[WHAT TO WORK ON]
Copy each line of the data below exactly, leaving out pictures.

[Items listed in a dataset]
**********
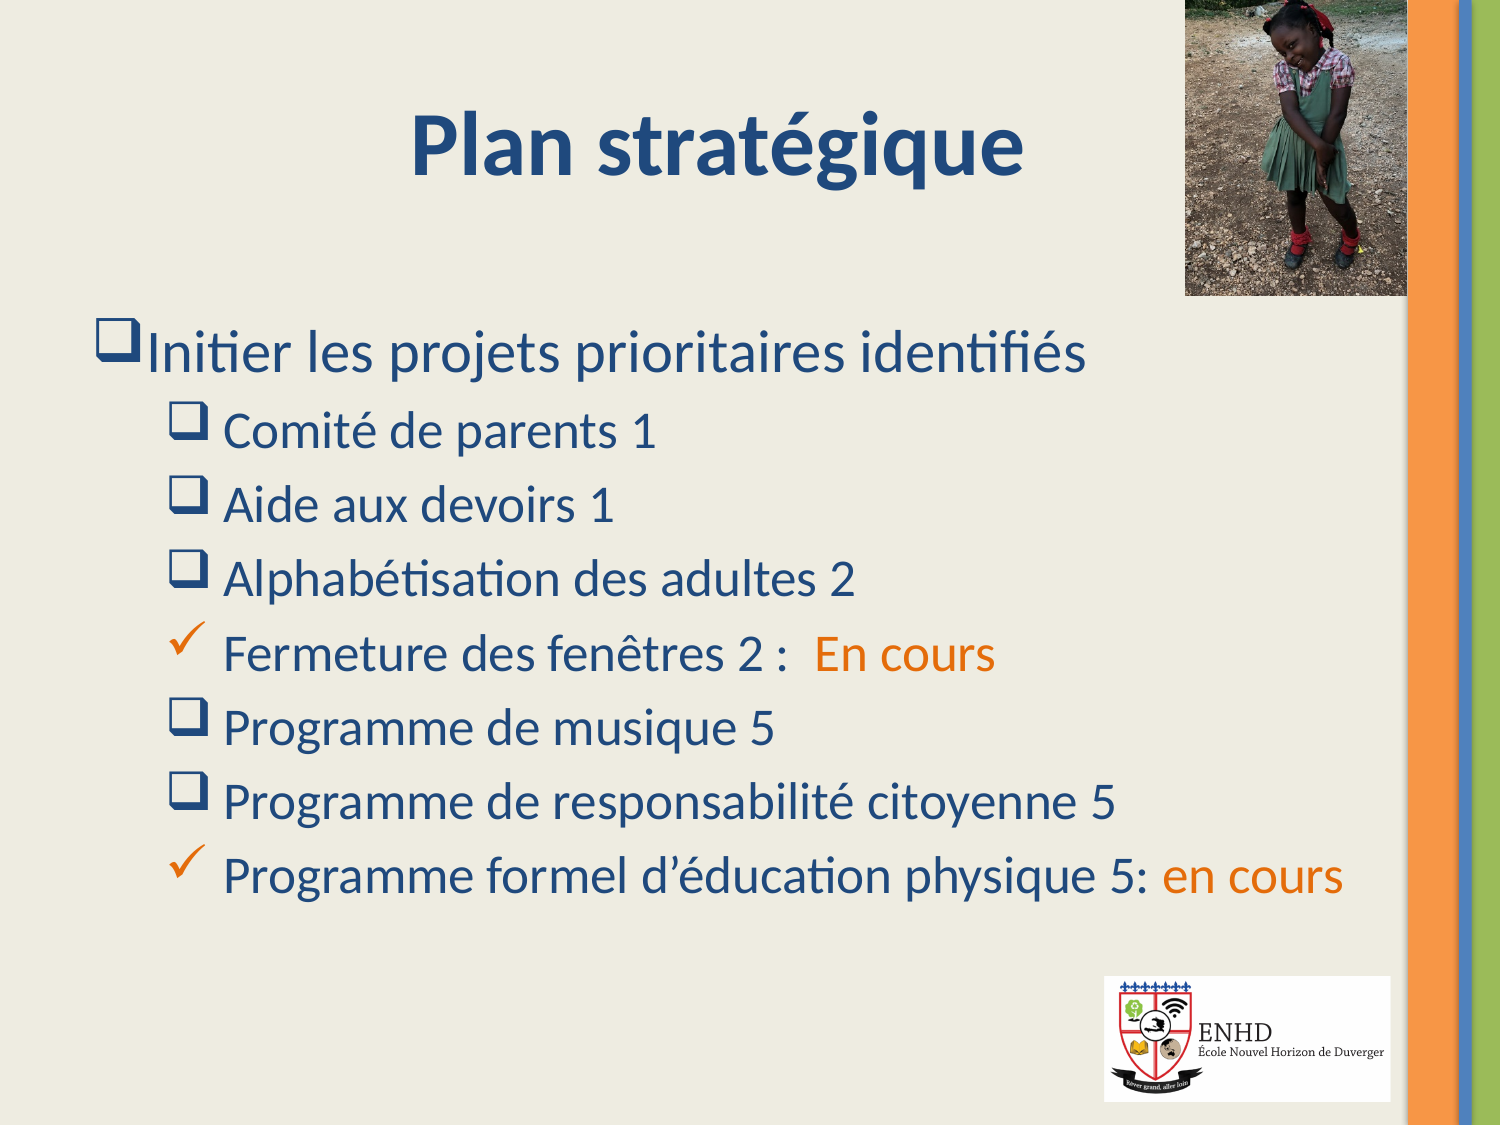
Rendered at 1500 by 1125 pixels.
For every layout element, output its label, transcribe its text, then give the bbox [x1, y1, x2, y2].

text_box Initier les projets prioritaires identifiés Comité de parents 1 Aide aux devoirs 1 Alphabétisation des adultes 2 Fermeture des fenêtres 2 : En cours Programme de musique 5 Programme de responsabilité citoyenne 5 Programme formel d’éducation physique 5: en cours [76, 219, 1365, 963]
picture [1185, 0, 1408, 296]
title Plan stratégique [75, 45, 1180, 233]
**********
[REPLY]
Rendered at 1500 by 1125 pixels.
For every layout element, output its label, transcribe its text, then give the bbox [x1, y1, x2, y2].

text_box Initier les projets prioritaires identifiés Comité de parents 1 Aide aux devoirs 1 Alphabétisation des adultes 2 Fermeture des fenêtres 2 : En cours Programme de musique 5 Programme de responsabilité citoyenne 5 Programme formel d’éducation physique 5: en cours [76, 219, 1365, 963]
picture [1185, 0, 1408, 296]
title Plan stratégique [75, 45, 1180, 233]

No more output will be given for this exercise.